Como iniciamos nosso tópico – é bom frisar -, as pesquisas não são consolidadas e irrefutáveis a respeito dos riscos reais do retorno das aulas presenciais; um estudo realizado por um conjunto de pesquisadores da Universidade de Harvard, e publicado no The Journal of Pedriatrics, em agosto, concluiu que a carga viral em crianças, nos dois primeiros dias dos sintomas, poderia ser mais alta do que em adultos, ainda que os sintomas nos mais jovens sejam mais moderados.

Outros pesquisadores também estão cautelosos quanto à reabertura: o pediatra e professor da Universidade Leicester, Damian Roland, e o pesquisador na área de doenças infecciosas pediátricas, Alasdair Munro, no artigo Children and transmission of SARS-CoV-2″, depois de analisarem diferentes estudos científicos, concluíram que as crianças são menos suscetíveis a serem contaminadas pela Covid-19 do que os adultos com a mesma exposição, mas possuem quantidades altamente variáveis do vírus, semelhantes as dos adultos.


OMS, UNICEF e UNESCO


De qualquer forma, a última orientação da OMS, UNICEF e UNESCO sobre como e quando reabrir escolas com segurança, ocorrida no dia 14 de setembro, foi a de que é fundamental a continuidade da educação para a aprendizagem, desenvolvimento, bem-estar, saúde e segurança das crianças e que as escolas devem ser priorizadas entre as primeiras instituições a serem abertas à medida que as sociedades reabrem.


Os órgãos reforçaram as consequências devastadoras para crianças, jovens e sociedades como um todo por conta do fechamento das escolas, que deve ser considerado como um último recurso, de forma temporária e apenas em nível local; isso se o surto ainda não tiver sido manejado.


Não há risco zero, alertam, mas a reabertura das escolas juntamente com as medidas preventivas tomadas por toda a sociedade são extremamente vantajosas para todos.


Também frisam que crises anteriores – como o do Ebola, na África - já nos ensinaram bastante sobre como construir confiança e tranquilizar a família sobre a segurança das escolas.
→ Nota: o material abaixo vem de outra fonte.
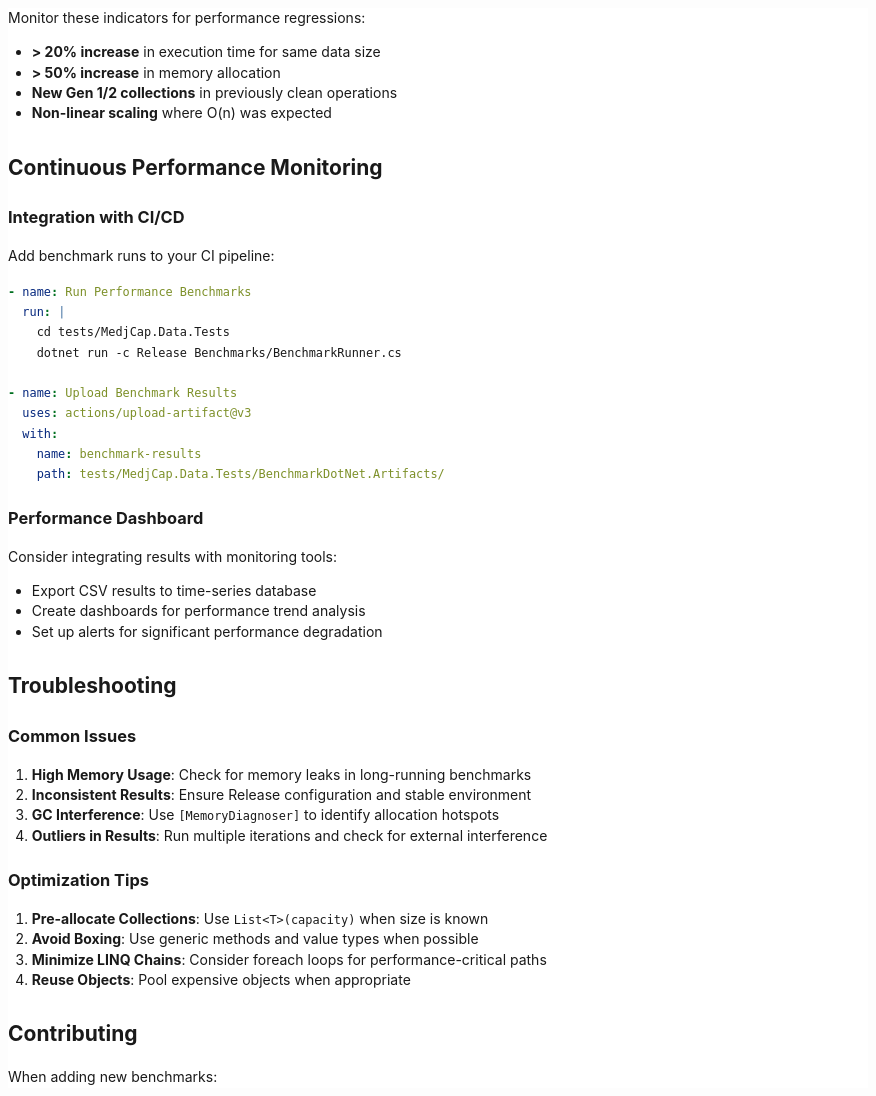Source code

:Monitor these indicators for performance regressions:

- **> 20% increase** in execution time for same data size
- **> 50% increase** in memory allocation
- **New Gen 1/2 collections** in previously clean operations
- **Non-linear scaling** where O(n) was expected

## Continuous Performance Monitoring

### Integration with CI/CD

Add benchmark runs to your CI pipeline:

```yaml
- name: Run Performance Benchmarks  
  run: |
    cd tests/MedjCap.Data.Tests
    dotnet run -c Release Benchmarks/BenchmarkRunner.cs
    
- name: Upload Benchmark Results
  uses: actions/upload-artifact@v3
  with:
    name: benchmark-results
    path: tests/MedjCap.Data.Tests/BenchmarkDotNet.Artifacts/
```

### Performance Dashboard

Consider integrating results with monitoring tools:
- Export CSV results to time-series database
- Create dashboards for performance trend analysis
- Set up alerts for significant performance degradation

## Troubleshooting

### Common Issues

1. **High Memory Usage**: Check for memory leaks in long-running benchmarks
2. **Inconsistent Results**: Ensure Release configuration and stable environment
3. **GC Interference**: Use `[MemoryDiagnoser]` to identify allocation hotspots
4. **Outliers in Results**: Run multiple iterations and check for external interference

### Optimization Tips

1. **Pre-allocate Collections**: Use `List<T>(capacity)` when size is known
2. **Avoid Boxing**: Use generic methods and value types when possible
3. **Minimize LINQ Chains**: Consider foreach loops for performance-critical paths
4. **Reuse Objects**: Pool expensive objects when appropriate

## Contributing

When adding new benchmarks:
O que precisamos é de ampla mobilização social e engajamento dos líderes comunitários para que a vida possa voltar à normalidade.


Comunidade médica brasileira


Em setembro, um grupo de 29 médicos assinou uma representação direcionada ao Conselho Nacional de Justiça (CNJ) cobrando medidas para garantir o retorno das atividades presenciais nas instituições de ensino e teve apoio de infectologistas como Francisco Cardoso, assistente de UTI do Hospital Emílio Ribas. O médico defende que, como há menores índices de transmissão do vírus em crianças, há um risco menor na volta às atividades escolares presenciais se comparado ao retorno ao trabalho, por parte de adultos, ou à abertura de comércios e da indústria.


E o que a comunidade médica brasileira – em especial a pediátrica – deseja é que, ao fim e ao cabo, escolas públicas tenham as mesmas condições de segurança e ensino das privadas, para que possamos pelo menos conter o aumento da desigualdade que a pandemia escancarou.


Se todas as escolas – devidamente autorizadas após cumpridos os critérios necessários - adotarem as medidas de precaução e higiene determinadas pelos órgãos de saúde, sendo devidamente vistoriadas pelas entidades públicas de controle, o retorno pode ser de sucesso e conseguiremos amenizar um pouco os danos causados pela então necessária suspensão das aulas presenciais. As prioridades, enfim, precisam ser repensadas.